• DATASET CONTENT:
=====

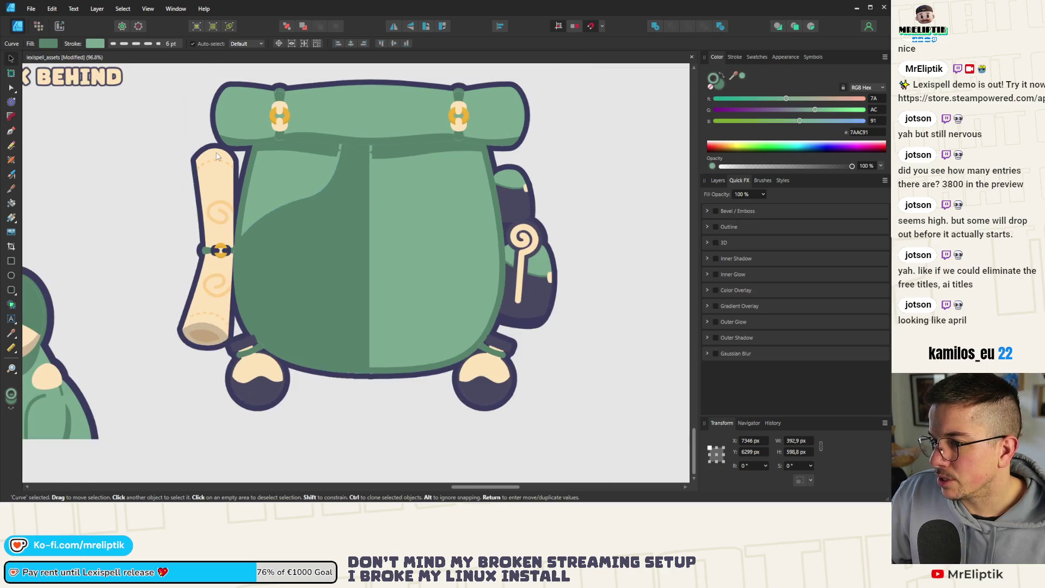
{"action": "left_click", "coordinate": [735, 57]}
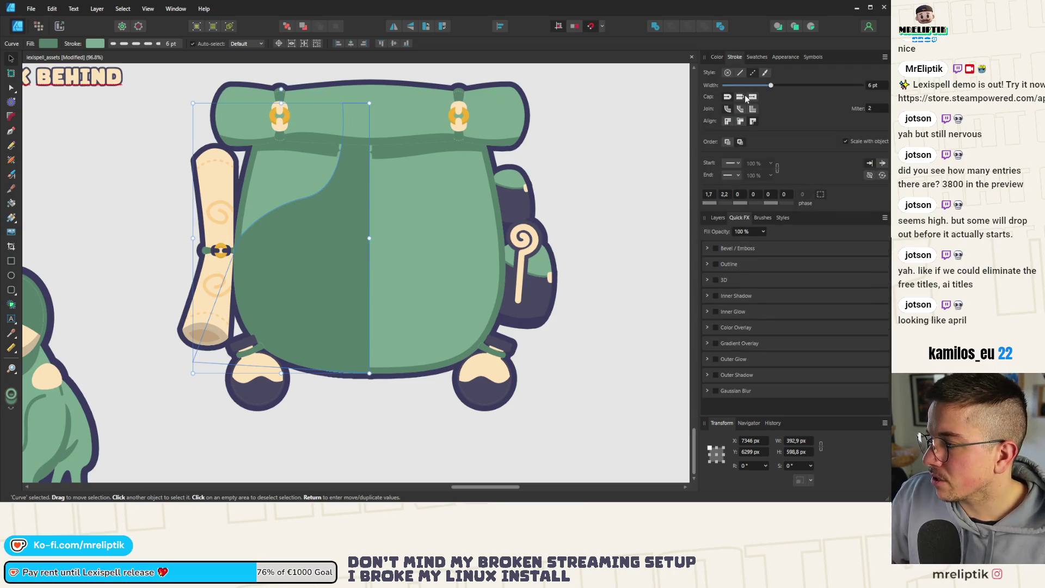
{"action": "left_click", "coordinate": [717, 57]}
{"action": "left_click_drag", "start_coordinate": [733, 75], "coordinate": [464, 106]}
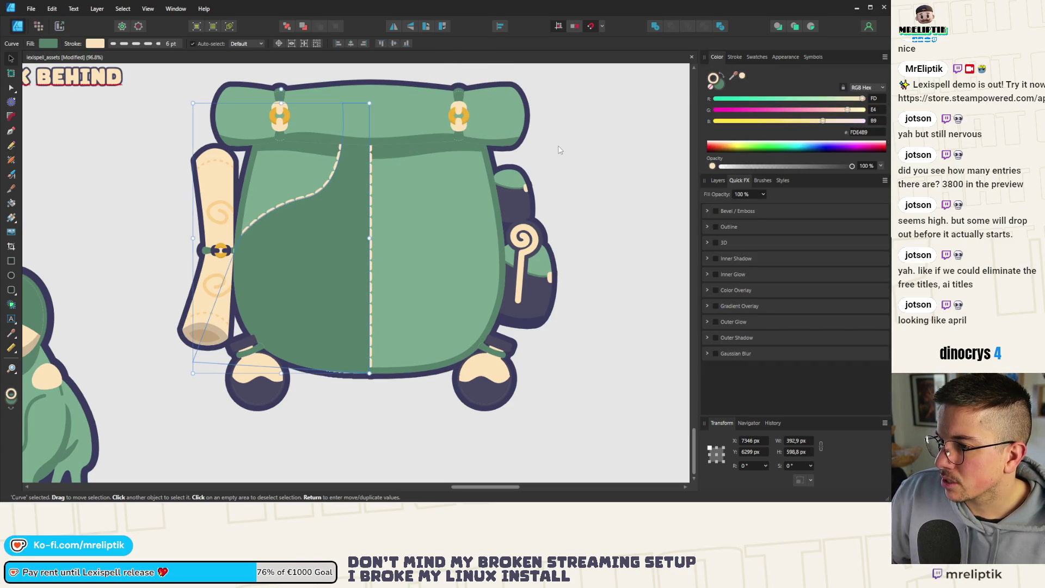
Align the dashed cream outline to the inside of the shape's edge
{"action": "scroll", "coordinate": [354, 115], "scroll_direction": "down", "scroll_amount": 3}
{"action": "scroll", "coordinate": [353, 116], "scroll_direction": "up", "scroll_amount": 2}
{"action": "scroll", "coordinate": [310, 160], "scroll_direction": "down", "scroll_amount": 2}
{"action": "scroll", "coordinate": [327, 152], "scroll_direction": "up", "scroll_amount": 4}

=====

• BRIEF: If an entry holds an image, omit that image and print the remainder exactly as it stands.

• RESPONSE TO THE TASK:
{"action": "left_click", "coordinate": [735, 57]}
{"action": "left_click", "coordinate": [717, 57]}
{"action": "left_click_drag", "start_coordinate": [733, 75], "coordinate": [464, 106]}
Align the dashed cream outline to the inside of the shape's edge
{"action": "scroll", "coordinate": [354, 115], "scroll_direction": "down", "scroll_amount": 3}
{"action": "scroll", "coordinate": [353, 116], "scroll_direction": "up", "scroll_amount": 2}
{"action": "scroll", "coordinate": [310, 160], "scroll_direction": "down", "scroll_amount": 2}
{"action": "scroll", "coordinate": [327, 152], "scroll_direction": "up", "scroll_amount": 4}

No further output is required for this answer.